» Excerpt provided
════════════════

Observation data (J2000 epoch)
- Constellation: Sextans
- Right ascension: 10^{h} 06^{m} 10.5137^{s}
- Declination: +02° 54′ 46.273″
- Redshift: 0.022604±0.00000672
- Heliocentric radial velocity: 6,776±2 km/s
- Distance: 332.68 Mly (102.000 Mpc)
- Group or cluster: LDC 701
- Apparent magnitude (V): 14.3g

Characteristics
- Type: E
- Size: ~112,200 ly (34.39 kpc) (estimated)
- Apparent size (V): 0.98′ × 0.85′

Other designations
- 2MASX J10061053+0254467, UGC 5445, MCG +01-26-014, PGC 29340, CGCG 036-038

= NGC 3117 =

Galaxy in the constellation Triangulum

NGC 3117 is an elliptical galaxy in the constellation of Sextans. Its velocity with respect to the cosmic microwave background is 7127±25 km/s, which corresponds to a Hubble distance of 105.12 ± 7.37 Mpc. Additionally, one non-redshift measurement gives a similar distance of 102.000 Mpc. It was discovered by French astronomer Édouard Stephan on 15 March 1877.

== LDC 701 group ==
NGC 3117 is a member of a galaxy group known as LDC 701. This group contains 3 galaxies, including IC 588 and Z 36-39.

════════════════

» Actions to take
A. Answer these questions from the NGC 3117 text:
(i) Who discovered NGC 3117, and on what date?
(ii) How many galaxies does the LDC 701 group contain?
(iii) What PGC designation is listed for NGC 3117?
B. Reproduce the passage of the NGC 3117 text that begins at the words "Characteristics" and stops after "15 March 1877.".

════════════════

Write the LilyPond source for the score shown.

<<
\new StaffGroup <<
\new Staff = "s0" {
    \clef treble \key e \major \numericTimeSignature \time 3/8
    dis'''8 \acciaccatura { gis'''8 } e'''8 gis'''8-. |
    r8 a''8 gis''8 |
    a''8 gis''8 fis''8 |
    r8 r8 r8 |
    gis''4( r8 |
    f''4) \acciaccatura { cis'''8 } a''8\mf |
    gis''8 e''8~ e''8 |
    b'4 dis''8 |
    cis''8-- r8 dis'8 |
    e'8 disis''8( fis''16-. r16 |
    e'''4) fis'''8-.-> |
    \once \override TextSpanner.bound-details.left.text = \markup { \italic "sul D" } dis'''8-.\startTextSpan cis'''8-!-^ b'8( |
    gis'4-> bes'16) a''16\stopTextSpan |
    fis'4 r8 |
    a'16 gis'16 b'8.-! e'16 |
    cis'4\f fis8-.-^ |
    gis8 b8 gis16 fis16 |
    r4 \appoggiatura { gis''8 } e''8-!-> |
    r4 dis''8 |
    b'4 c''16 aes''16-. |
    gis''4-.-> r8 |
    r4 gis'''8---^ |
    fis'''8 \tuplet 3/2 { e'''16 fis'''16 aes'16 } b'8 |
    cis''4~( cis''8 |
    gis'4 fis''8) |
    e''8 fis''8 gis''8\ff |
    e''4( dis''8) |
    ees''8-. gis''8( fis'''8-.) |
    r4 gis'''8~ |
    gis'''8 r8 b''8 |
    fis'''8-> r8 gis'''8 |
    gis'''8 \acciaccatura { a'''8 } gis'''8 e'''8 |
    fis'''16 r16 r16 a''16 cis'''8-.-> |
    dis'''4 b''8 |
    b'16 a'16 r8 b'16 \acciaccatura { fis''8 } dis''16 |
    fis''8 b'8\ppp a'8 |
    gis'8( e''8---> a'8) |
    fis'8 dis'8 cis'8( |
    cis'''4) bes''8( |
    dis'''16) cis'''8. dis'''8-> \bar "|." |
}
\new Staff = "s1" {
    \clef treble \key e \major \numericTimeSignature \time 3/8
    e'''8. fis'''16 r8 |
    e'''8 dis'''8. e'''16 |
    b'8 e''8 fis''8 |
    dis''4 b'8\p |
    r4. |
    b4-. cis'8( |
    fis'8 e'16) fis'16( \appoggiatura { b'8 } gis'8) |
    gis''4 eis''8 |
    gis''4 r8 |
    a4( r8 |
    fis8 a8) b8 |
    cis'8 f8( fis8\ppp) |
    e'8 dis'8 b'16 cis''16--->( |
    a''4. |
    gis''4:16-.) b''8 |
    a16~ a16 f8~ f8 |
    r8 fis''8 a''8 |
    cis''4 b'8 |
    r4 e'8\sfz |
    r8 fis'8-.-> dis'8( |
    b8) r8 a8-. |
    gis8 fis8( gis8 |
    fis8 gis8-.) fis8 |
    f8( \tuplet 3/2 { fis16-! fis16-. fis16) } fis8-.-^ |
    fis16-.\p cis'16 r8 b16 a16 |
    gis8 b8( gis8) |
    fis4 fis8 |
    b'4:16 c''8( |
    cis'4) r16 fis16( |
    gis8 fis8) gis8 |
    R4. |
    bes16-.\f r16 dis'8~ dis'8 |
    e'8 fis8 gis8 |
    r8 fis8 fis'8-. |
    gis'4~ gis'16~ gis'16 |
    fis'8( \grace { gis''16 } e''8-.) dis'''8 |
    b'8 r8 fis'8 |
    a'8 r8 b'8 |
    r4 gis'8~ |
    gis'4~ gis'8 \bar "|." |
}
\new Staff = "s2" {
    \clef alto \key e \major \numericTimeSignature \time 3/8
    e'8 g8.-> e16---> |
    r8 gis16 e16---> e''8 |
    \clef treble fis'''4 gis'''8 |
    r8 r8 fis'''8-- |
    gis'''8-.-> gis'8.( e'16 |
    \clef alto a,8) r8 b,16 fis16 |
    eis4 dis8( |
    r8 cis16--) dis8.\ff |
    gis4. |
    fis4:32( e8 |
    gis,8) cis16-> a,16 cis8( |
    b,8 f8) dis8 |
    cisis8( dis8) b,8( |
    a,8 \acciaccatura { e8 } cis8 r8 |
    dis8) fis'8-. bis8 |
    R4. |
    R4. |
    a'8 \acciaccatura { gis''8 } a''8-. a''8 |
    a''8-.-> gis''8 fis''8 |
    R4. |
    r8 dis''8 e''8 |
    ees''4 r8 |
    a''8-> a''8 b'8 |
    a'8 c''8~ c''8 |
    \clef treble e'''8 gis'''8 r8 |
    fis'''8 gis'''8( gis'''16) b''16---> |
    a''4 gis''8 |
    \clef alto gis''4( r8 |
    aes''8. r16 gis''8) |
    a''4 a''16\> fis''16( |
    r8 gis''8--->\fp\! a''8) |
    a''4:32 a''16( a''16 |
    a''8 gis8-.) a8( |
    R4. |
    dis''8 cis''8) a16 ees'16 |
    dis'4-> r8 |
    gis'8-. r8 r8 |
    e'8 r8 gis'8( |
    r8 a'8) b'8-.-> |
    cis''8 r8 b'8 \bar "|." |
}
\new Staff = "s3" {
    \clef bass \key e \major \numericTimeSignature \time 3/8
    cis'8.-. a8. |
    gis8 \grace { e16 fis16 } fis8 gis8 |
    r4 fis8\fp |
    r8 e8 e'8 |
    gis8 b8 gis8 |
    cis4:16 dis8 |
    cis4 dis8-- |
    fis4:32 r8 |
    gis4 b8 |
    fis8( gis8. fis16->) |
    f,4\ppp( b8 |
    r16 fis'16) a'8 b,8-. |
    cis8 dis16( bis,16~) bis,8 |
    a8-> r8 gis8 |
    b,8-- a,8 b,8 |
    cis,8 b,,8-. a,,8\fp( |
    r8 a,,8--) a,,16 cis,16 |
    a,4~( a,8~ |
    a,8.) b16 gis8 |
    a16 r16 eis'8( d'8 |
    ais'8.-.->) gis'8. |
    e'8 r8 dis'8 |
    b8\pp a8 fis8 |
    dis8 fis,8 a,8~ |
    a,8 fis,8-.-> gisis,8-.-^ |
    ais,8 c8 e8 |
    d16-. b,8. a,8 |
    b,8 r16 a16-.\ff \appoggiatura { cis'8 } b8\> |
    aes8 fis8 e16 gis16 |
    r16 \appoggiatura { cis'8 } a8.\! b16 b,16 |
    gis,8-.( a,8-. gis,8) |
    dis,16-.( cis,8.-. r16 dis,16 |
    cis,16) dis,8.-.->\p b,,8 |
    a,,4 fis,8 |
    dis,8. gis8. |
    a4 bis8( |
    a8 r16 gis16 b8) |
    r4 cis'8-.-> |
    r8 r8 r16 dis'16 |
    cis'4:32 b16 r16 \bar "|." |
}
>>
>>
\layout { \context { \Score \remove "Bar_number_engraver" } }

════════════════

» Response list
A.
(i) French astronomer Édouard Stephan discovered it on 15 March 1877.
(ii) The LDC 701 group contains 3 galaxies.
(iii) PGC 29340.

B.
Characteristics
- Type: E
- Size: ~112,200 ly (34.39 kpc) (estimated)
- Apparent size (V): 0.98′ × 0.85′

Other designations
- 2MASX J10061053+0254467, UGC 5445, MCG +01-26-014, PGC 29340, CGCG 036-038

= NGC 3117 =

Galaxy in the constellation Triangulum

NGC 3117 is an elliptical galaxy in the constellation of Sextans. Its velocity with respect to the cosmic microwave background is 7127±25 km/s, which corresponds to a Hubble distance of 105.12 ± 7.37 Mpc. Additionally, one non-redshift measurement gives a similar distance of 102.000 Mpc. It was discovered by French astronomer Édouard Stephan on 15 March 1877.